To find the dimensions of a rectangular box with a square cross-section that would contain the largest volume that can be mailed, we need to maximize the volume while considering the given limitation of 84 inches on the combined length and girth.
Let's assume the length, width, and height of the box are all equal to x.
The length of the box (x) will be one side, and the combined length and girth will be the sum of the other three sides: 2x + 2x = 4x.
According to the given limitation, the combined length and girth should not exceed 84 inches:
4x ≤ 84
Simplifying the inequality:
x ≤ 84/4
x ≤ 21
Since the dimensions of a rectangular box with a square cross-section are the same, x should be less than or equal to 21 inches.
Now, let's calculate the volume of the box:
Volume = length × width × height
Volume = x × x × x
Volume = x^3
To maximize the volume, we need to find the value of x that yields the largest result for x^3.
Since the problem is now reduced to maximizing a single variable, we can differentiate the equation and solve for x.
dV/dx = 3x^2
Setting the derivative equal to zero to find the critical points:
3x^2 = 0
x^2 = 0
x = 0
Since the length cannot be zero, we can disregard this solution.
Now, we need to check the endpoints of the interval [0, 21] to see if they yield any maximum values:
When x = 0, the volume is 0.
When x = 21, the volume is 21^3 = 9,261 cubic inches.
Therefore, the maximum volume that can be mailed with a rectangular box with a square cross-section is 9,261 cubic inches, and the dimensions of the box are 21 inches in length, width, and height.
To find the dimensions of a rectangular box with a square cross-section that will contain the largest volume under the given constraints, we can use calculus and the concept of optimization.
Let's assume the dimensions of the rectangular box as follows:
Length = L
Width = W
Height = H
Since the box has a square cross-section, the width and height are equal (W = H). The length encloses the other three sides and forms the girth (circumference) of the package.
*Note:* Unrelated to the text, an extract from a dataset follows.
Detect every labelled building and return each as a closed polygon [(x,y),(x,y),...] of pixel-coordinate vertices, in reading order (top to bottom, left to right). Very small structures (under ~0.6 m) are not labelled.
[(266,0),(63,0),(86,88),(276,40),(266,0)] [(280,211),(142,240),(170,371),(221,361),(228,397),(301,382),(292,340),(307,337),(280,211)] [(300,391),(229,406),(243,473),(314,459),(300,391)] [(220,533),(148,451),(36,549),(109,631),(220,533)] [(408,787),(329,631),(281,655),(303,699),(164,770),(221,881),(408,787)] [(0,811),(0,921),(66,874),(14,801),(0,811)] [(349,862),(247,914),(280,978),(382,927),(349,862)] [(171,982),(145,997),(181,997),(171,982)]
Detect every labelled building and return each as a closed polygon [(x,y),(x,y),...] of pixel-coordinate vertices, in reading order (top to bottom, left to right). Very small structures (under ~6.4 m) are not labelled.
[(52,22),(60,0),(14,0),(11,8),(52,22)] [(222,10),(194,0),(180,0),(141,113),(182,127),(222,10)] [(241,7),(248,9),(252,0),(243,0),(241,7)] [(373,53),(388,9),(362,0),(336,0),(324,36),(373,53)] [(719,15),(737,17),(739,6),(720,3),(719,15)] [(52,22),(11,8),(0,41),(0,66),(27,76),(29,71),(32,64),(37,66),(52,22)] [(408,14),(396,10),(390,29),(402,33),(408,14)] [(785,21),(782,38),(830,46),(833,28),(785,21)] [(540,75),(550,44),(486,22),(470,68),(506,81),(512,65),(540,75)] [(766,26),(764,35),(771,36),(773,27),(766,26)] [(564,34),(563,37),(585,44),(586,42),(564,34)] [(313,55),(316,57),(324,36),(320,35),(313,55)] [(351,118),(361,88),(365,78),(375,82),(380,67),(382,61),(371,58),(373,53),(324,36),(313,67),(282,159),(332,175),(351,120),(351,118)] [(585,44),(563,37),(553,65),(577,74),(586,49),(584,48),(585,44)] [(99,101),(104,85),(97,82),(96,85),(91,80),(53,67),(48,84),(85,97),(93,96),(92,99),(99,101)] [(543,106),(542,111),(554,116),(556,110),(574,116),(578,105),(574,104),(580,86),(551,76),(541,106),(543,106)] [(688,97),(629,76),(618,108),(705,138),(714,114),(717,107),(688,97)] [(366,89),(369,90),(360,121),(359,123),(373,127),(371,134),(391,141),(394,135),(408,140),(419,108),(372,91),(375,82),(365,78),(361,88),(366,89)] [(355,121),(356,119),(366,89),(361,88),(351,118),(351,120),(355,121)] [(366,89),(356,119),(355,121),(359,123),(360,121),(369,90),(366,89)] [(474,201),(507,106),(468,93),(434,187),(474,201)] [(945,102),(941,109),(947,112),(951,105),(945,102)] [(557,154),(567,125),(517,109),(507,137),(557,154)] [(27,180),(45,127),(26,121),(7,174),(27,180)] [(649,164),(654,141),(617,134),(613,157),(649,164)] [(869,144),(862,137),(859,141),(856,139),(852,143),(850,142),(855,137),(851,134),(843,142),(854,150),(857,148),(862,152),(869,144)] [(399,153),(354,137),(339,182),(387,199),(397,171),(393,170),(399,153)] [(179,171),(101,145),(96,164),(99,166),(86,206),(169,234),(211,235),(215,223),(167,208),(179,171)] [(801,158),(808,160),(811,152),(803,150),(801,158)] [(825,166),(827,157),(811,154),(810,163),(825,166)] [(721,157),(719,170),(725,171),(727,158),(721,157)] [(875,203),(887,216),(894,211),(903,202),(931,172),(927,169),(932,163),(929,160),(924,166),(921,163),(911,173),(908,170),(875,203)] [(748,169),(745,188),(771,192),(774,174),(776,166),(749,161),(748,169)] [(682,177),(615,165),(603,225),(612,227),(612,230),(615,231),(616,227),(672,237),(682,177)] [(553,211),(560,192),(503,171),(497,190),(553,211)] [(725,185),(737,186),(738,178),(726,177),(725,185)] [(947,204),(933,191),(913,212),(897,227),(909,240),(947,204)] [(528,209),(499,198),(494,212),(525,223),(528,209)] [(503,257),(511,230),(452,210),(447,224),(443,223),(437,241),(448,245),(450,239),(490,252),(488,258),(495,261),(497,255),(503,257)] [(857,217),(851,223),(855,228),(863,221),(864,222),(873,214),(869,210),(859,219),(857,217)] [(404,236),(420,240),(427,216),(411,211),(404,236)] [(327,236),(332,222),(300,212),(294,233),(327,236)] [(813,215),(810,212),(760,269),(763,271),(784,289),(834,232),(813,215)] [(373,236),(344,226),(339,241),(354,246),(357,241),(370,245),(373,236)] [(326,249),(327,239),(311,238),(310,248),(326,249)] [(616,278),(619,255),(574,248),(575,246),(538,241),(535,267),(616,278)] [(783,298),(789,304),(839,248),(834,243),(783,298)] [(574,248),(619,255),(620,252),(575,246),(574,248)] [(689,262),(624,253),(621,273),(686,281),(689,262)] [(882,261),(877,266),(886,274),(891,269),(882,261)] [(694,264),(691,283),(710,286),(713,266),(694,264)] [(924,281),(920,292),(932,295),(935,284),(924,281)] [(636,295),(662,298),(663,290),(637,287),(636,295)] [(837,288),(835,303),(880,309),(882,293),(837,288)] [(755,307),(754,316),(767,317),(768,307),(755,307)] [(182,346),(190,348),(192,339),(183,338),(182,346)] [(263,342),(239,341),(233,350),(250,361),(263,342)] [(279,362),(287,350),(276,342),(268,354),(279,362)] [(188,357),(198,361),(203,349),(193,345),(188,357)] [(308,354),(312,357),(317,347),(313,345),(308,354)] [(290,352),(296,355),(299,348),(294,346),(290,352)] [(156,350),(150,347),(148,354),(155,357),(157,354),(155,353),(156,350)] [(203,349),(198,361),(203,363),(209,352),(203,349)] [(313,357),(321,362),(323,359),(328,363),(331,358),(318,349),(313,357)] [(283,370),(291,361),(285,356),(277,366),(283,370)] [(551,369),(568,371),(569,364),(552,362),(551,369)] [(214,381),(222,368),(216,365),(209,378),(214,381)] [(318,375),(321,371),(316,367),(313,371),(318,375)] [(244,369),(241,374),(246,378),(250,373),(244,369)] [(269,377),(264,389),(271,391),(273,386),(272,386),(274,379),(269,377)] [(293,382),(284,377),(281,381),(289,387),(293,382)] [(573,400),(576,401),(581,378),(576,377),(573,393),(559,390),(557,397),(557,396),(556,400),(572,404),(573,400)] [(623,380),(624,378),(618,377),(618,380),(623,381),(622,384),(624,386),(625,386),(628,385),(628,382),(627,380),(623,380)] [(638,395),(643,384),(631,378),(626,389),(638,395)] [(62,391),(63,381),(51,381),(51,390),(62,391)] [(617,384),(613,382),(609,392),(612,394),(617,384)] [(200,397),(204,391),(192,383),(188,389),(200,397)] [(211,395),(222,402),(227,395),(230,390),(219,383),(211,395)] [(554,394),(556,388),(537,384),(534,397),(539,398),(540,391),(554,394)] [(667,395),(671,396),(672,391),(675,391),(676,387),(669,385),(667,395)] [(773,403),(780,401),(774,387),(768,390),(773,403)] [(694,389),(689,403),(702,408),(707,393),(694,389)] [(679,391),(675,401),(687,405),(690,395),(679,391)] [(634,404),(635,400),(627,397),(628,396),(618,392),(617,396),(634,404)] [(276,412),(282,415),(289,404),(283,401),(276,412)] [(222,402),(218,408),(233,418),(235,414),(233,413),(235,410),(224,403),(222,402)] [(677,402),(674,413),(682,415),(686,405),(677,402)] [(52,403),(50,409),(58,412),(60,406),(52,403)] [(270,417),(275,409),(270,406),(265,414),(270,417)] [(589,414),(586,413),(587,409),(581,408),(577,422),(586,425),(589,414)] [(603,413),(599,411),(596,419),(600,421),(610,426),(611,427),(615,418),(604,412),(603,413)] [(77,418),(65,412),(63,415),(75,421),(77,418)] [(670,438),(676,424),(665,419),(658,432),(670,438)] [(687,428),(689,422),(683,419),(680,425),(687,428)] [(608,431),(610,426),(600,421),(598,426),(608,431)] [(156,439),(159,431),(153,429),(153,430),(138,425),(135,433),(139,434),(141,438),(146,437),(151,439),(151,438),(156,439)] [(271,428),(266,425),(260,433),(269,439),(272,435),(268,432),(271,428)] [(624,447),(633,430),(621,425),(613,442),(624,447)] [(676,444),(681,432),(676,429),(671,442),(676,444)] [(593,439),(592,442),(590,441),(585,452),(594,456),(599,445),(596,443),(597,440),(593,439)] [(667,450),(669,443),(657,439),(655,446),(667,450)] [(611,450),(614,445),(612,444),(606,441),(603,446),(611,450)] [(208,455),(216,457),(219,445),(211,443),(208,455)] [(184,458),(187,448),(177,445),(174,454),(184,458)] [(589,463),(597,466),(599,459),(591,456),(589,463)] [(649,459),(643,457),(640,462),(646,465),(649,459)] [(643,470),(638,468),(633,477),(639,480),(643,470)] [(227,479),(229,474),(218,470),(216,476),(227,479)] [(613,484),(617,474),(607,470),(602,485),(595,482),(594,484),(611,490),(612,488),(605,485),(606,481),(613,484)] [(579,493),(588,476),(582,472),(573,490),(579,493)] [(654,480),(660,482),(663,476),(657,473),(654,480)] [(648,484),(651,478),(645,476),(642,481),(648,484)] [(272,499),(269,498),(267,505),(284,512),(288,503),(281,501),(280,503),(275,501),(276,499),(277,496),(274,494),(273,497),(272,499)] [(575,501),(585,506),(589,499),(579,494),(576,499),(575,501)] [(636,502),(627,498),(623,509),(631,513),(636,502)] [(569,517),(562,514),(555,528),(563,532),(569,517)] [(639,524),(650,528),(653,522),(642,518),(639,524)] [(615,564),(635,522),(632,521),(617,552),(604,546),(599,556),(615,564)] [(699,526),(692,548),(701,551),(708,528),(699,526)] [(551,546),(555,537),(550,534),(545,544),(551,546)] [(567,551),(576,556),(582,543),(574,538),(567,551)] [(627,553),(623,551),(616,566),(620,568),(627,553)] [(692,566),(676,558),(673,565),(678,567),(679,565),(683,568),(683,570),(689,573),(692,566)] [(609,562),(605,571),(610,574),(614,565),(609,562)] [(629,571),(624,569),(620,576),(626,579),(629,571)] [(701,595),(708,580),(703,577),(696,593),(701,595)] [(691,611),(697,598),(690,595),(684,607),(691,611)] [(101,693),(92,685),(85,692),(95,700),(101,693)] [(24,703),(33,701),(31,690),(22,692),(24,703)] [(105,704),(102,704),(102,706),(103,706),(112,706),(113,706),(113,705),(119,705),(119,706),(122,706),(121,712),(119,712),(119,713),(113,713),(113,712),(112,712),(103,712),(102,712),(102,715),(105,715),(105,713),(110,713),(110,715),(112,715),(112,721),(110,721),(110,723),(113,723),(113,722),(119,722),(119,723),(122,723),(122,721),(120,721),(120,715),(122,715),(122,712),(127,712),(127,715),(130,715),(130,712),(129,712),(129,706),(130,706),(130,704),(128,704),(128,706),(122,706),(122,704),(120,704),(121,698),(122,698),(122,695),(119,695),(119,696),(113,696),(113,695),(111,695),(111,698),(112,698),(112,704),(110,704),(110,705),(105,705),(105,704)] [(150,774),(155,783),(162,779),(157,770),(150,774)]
Therefore, the girth can be represented as follows:
Girth = 2(W + H) = 2(2W) = 4W
From the given constraint, the limit on the combined length and girth is 84 inches:
Length + Girth = L + 4W ≤ 84
Next, we need to express the volume of the box in terms of a single variable. Since the box has a square cross-section, the volume is given by:
Volume = Length * Width * Height = L * W * W = L * W^2
To proceed with optimization, we need to represent the volume in terms of a single variable. We can use the constraint equation to express one variable in terms of the other.
L = 84 - 4W
Substituting this value of L in the volume equation:
Volume = (84 - 4W) * W^2
Now, we have the volume equation as a function of a single variable, W. To find the maximum volume, we can take the derivative of the function with respect to W and set it equal to zero.
d(Volume)/dW = 0
Simplifying this derivative equation, we get:
12W^2 - 336W + 1680 = 0
Solving this quadratic equation, we find two values of W: W = 4 and W = 35.
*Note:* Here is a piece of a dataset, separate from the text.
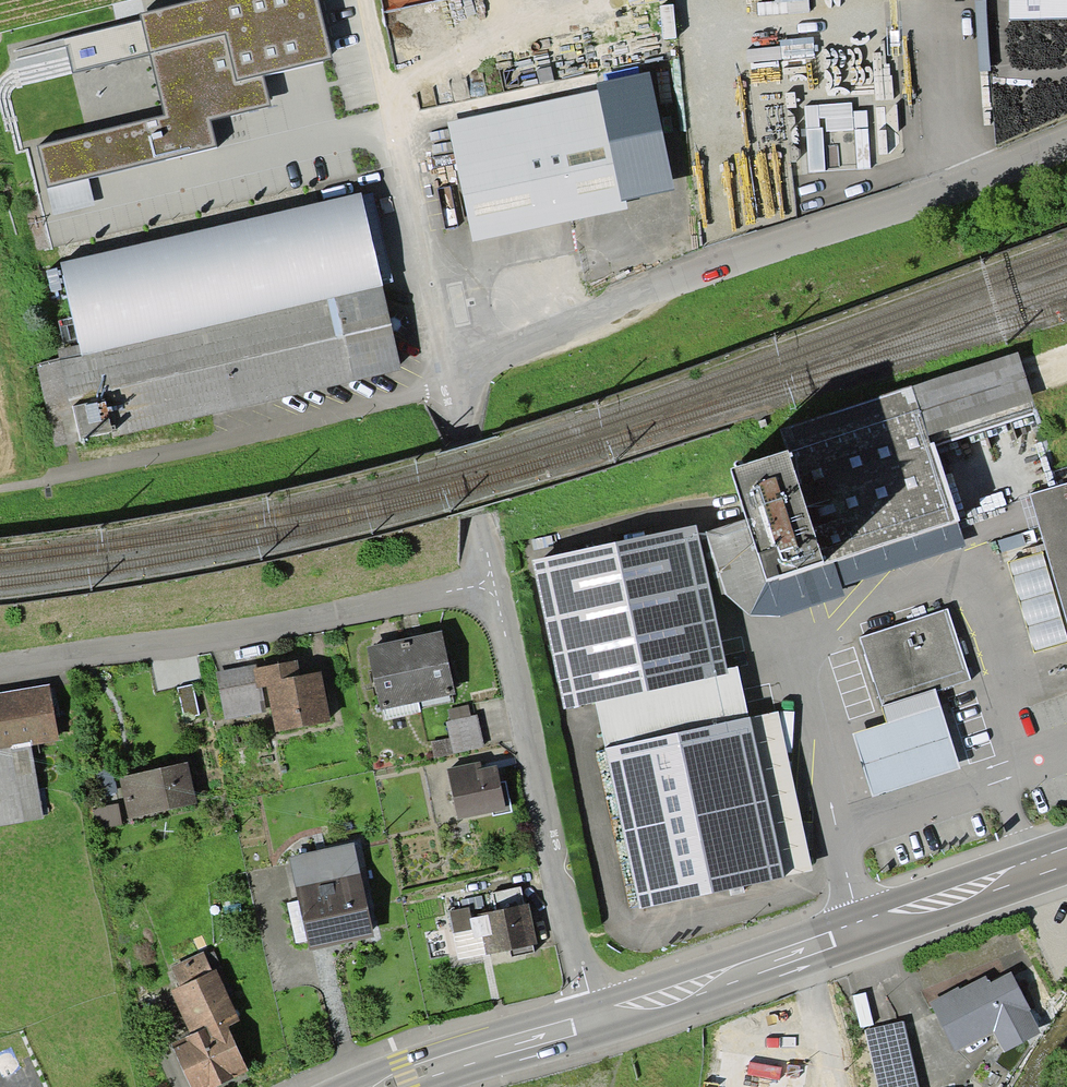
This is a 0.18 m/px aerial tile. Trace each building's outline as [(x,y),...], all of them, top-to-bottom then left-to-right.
[(318,0),(204,0),(141,15),(166,116),(38,147),(48,187),(217,146),(211,120),(270,105),(263,76),(332,59),(318,0)] [(1008,19),(1066,18),(1066,0),(1008,0),(1008,19)] [(895,157),(887,56),(782,65),(794,174),(809,171),(869,168),(895,157)] [(650,71),(596,82),(598,89),(621,200),(627,199),(675,189),(650,71)] [(448,121),(473,242),(629,209),(627,199),(621,200),(598,89),(448,121)] [(113,437),(403,369),(361,192),(61,262),(78,344),(57,350),(59,359),(36,365),(55,448),(81,442),(81,439),(112,432),(113,437)] [(747,520),(767,581),(825,565),(835,561),(958,522),(960,521),(935,446),(1037,413),(1018,352),(780,429),(788,451),(731,470),(747,520)] [(1031,494),(1066,615),(1066,483),(1031,494)] [(777,616),(844,596),(842,586),(835,561),(825,565),(767,581),(747,520),(706,531),(725,594),(749,614),(777,616)] [(965,546),(958,522),(835,561),(842,586),(965,546)] [(595,702),(639,908),(784,876),(749,718),(738,666),(727,667),(696,525),(532,561),(563,708),(595,702)] [(1042,552),(1008,563),(1034,652),(1066,642),(1066,637),(1042,552)] [(936,689),(937,692),(972,680),(947,608),(860,638),(883,706),(936,689)] [(442,630),(405,638),(419,702),(456,694),(442,630)] [(381,710),(419,702),(405,638),(367,646),(381,710)] [(257,667),(253,668),(257,688),(267,686),(272,711),(275,731),(331,721),(322,671),(301,675),(298,659),(257,667)] [(256,664),(216,672),(225,720),(272,711),(267,686),(257,688),(253,668),(257,667),(256,664)] [(44,818),(31,745),(60,740),(50,683),(0,692),(0,826),(44,818)] [(192,684),(177,688),(184,717),(199,714),(192,684)] [(936,689),(883,706),(881,706),(887,723),(853,734),(873,798),(961,770),(937,692),(936,689)] [(451,720),(471,716),(469,705),(448,710),(451,720)] [(778,712),(749,718),(784,876),(812,870),(778,712)] [(451,720),(446,721),(450,738),(453,754),(485,747),(478,714),(471,716),(451,720)] [(453,754),(450,738),(431,742),(434,758),(453,754)] [(188,761),(119,777),(128,819),(197,803),(188,761)] [(480,761),(447,768),(458,819),(493,812),(493,815),(512,811),(506,781),(501,782),(497,765),(482,768),(480,761)] [(118,804),(93,808),(96,829),(122,825),(118,804)] [(374,937),(354,843),(289,857),(298,901),(307,940),(309,950),(374,937)] [(492,893),(495,910),(524,904),(520,887),(492,893)] [(471,915),(485,912),(482,895),(460,900),(462,909),(469,907),(471,915)] [(307,940),(298,901),(287,903),(296,942),(307,940)] [(537,944),(529,904),(524,904),(495,910),(485,912),(471,915),(469,907),(462,909),(449,911),(453,933),(473,929),(475,938),(482,936),(486,955),(510,950),(533,945),(537,944)] [(459,960),(486,955),(482,936),(475,938),(473,929),(453,933),(459,960)] [(534,953),(533,945),(510,950),(512,957),(534,953)] [(171,1044),(191,1086),(215,1086),(248,1071),(228,1027),(240,1021),(216,969),(213,971),(204,952),(171,967),(180,987),(171,991),(189,1030),(177,1035),(179,1040),(171,1044)] [(1011,972),(990,983),(986,975),(960,989),(959,986),(928,1002),(954,1053),(994,1032),(1005,1052),(1041,1033),(1030,1012),(1031,1011),(1011,972)] [(860,1028),(874,1025),(866,992),(853,996),(860,1028)] [(903,1021),(864,1030),(878,1086),(919,1086),(903,1021)]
However, we need to check if these critical values are within the constraints. Using the constraint:
Length + Girth = L + 4W ≤ 84
For W = 4:
Length + Girth = 84 - 16 = 68 (valid)
For W = 35:
Length + Girth = 84 - 140 = -56 (invalid)
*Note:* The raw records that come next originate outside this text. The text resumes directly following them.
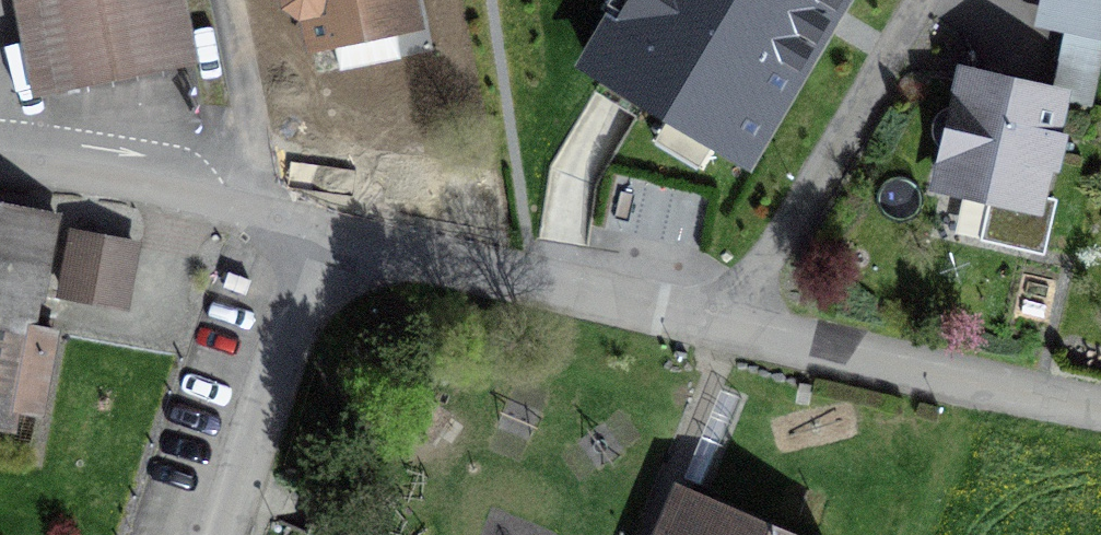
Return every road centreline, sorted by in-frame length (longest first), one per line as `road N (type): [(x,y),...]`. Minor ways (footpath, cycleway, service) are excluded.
road 1 (residential): [(723,326),(324,232)]
road 2 (residential): [(1100,409),(723,326)]
road 3 (residential): [(723,326),(917,0)]
road 4 (residential): [(324,232),(0,166)]
road 5 (residential): [(324,232),(224,534)]

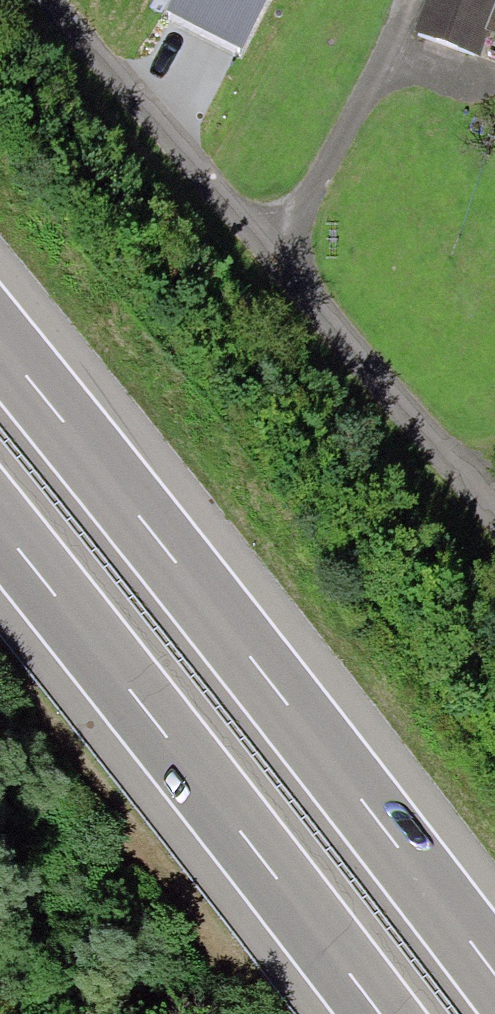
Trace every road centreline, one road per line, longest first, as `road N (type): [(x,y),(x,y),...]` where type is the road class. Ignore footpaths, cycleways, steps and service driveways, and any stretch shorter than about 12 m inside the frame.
road 1 (motorway): [(494,971),(0,343)]
road 2 (residential): [(42,0),(494,538)]
road 3 (motorway): [(0,531),(378,1013)]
Therefore, the valid value for W is 4. Now, we can find the corresponding value of L using the constraint equation:
Length = 84 - 4W = 84 - 16 = 68
Thus, the dimensions of the rectangular box with the largest volume that can be mailed are:
Length = 68 inches
Width/Height = 4 inches
We can then calculate the volume of the box using these dimensions:
Volume = Length * Width^2 = 68 * 4^2 = 68 * 16 = 1088 cubic inches
Hence, a rectangular box with dimensions 68 inches (length) x 4 inches (width and height) will contain the largest volume that can be mailed under the given constraints.